What the task requires:
A bare number is required: the count of lines in the material below that hold the word "your".
Start of The data
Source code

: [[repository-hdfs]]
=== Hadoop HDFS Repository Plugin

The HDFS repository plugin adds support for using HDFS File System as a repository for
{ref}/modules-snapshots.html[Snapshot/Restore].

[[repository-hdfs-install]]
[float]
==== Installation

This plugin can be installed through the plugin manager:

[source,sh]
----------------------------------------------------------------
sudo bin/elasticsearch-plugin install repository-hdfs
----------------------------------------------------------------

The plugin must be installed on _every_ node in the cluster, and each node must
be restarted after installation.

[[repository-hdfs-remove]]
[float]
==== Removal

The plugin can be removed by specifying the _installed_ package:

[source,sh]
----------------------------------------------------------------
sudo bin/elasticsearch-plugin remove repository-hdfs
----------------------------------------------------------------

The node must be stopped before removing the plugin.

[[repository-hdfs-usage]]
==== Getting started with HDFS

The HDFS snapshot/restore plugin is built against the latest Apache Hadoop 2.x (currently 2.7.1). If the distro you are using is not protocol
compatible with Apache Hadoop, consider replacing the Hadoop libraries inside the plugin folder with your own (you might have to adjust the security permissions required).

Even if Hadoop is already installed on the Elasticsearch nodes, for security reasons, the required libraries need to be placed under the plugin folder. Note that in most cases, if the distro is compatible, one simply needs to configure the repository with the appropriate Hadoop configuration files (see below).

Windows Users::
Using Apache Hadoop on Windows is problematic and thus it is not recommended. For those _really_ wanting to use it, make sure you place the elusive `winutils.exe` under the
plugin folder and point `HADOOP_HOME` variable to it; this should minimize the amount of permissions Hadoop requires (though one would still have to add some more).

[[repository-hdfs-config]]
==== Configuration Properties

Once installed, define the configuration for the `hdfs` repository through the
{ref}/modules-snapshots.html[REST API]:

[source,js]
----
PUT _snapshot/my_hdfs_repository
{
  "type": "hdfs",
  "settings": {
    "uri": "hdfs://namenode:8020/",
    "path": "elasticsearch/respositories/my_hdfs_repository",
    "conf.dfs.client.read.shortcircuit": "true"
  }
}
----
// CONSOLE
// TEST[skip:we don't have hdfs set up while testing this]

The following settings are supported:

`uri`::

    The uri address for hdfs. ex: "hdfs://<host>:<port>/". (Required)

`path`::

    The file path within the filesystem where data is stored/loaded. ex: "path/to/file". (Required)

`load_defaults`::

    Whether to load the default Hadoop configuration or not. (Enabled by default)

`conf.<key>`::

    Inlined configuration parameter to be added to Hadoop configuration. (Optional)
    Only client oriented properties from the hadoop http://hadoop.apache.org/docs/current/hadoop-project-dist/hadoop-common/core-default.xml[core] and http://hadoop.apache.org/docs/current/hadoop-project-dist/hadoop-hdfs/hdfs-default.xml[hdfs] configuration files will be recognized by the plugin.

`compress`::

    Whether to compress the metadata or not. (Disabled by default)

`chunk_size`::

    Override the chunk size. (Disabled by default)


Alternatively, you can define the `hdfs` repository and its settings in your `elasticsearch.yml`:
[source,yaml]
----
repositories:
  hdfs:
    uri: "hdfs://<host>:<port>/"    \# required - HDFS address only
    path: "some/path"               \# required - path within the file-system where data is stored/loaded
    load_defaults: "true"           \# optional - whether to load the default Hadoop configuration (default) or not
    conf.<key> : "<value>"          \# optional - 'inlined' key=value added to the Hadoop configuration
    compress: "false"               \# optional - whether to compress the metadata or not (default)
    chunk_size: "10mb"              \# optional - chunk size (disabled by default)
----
End of The data
Exercise response:
2